• 課題: 以下に掲げるフィンセ駅発ハルダンゲル氷河周回の山行記について、最後の文の後から続きを書き進めてください。

ノルウェー最高標高の鉄道駅 フィンセ(Finse)駅から、ハルダンゲル氷河の周りにあるトレイルを一周して来ました。
トレイル上にあるDNT hytteに泊まりながら、2泊3日、75kmのソロ山行。
毎日たくさん歩いてへとへとになりましたが、ノルウェーらしいスケールの大きな自然に圧倒され続けた3日間になりました。
概要
・日程:2023年7月7日(金)~7月9日(日) 3日間
備考:6日(木)夜行列車にてオスロ-フィンセ移動
9日(日)の夜はFinseHyttaに宿泊し、10日(月)にオスロ帰着
・天気
1日目:霧・曇り
2・3日目:晴れ
・アクセス:オスロからベルゲン急行にて4時間20分
※車でのアクセスはできません
・スタート地点の標高:1222m(フィンセ駅)
・距離:73~75km程度
※UT.noの記載だとトータル69.3kmになっているが、2日目の距離が20kmと記載されているのはおそらく誤りで、23~24kmが正しい。

• 資料抜粋:
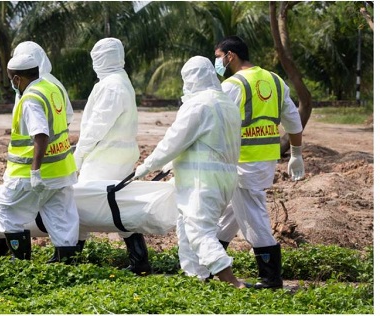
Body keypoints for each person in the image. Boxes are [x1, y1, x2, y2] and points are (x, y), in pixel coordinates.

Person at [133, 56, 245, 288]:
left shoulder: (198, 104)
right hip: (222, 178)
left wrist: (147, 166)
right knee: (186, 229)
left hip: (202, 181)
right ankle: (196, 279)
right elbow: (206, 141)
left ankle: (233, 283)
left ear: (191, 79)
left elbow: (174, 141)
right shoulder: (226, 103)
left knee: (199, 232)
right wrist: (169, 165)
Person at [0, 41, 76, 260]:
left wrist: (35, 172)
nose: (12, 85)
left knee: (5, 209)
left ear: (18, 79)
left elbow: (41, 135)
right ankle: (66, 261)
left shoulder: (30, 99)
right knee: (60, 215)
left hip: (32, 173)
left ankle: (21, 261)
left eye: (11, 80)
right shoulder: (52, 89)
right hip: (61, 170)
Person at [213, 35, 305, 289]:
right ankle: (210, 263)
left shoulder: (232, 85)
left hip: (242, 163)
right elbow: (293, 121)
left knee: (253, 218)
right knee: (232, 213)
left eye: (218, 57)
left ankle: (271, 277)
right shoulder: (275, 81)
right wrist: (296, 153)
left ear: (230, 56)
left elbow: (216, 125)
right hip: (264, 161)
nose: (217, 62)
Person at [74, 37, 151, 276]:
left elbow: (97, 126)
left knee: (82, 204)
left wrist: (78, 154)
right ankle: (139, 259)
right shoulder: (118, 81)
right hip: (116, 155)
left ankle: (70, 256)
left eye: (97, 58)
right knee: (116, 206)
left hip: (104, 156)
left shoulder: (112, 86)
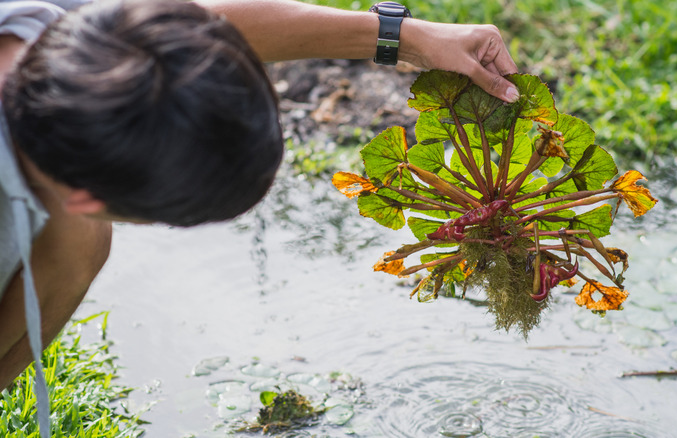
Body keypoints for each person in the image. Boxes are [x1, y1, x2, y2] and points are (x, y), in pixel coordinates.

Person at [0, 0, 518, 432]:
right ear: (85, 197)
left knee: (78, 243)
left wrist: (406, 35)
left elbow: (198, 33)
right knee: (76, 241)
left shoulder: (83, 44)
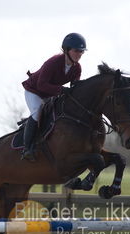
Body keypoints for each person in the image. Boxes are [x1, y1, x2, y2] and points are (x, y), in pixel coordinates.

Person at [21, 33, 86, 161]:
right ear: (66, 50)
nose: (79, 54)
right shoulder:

* * *

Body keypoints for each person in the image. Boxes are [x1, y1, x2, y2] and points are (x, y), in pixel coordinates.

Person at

• 期待される出力:
私自身のログでは75km程度。
・獲得標高:2000~2100m
ルート
Stravaのログがうまく取れていなかったのでUT.no参照
Googleマップ(フィンセ駅)
フィンセ駅、ハルダンゲル氷河について
フィンセ駅(Finse stasjon)
ノルウェー最高所の鉄道駅で、標高1222mにあります。
首都オスロと、ノルウェー第2の都市ベルゲンを結ぶ”ベルゲン急行”の停車駅の一つで、このフィンセ駅のあたりの車窓からの眺望は特に人気。
夏は登山やサイクリング、冬はクロスカントリースキーの出発点として多くの人が訪れます。
駅の前に、DNT(ノルウェートレッキング協会)のFinsehytta、ホテルなどがあります。
フィンセとスターウォーズEp.5
このフィンセですが、スターウォーズEp.5のロケ地になったことでも有名だそうです。
スターウォーズEp5のWikipediaにも撮影のビハインドが一部記載されています。
ノルウェーのフィンスでのロケは吹雪に遭い交通が遮断され関係者には寒さによる凍傷の危険もある『シャイニング』さながらの撮影となったが、ノルウェーの軍と政府の協力もあって無事に終了した。
(スター・ウォーズ エピソード5/帝国の逆襲Wikipediaより)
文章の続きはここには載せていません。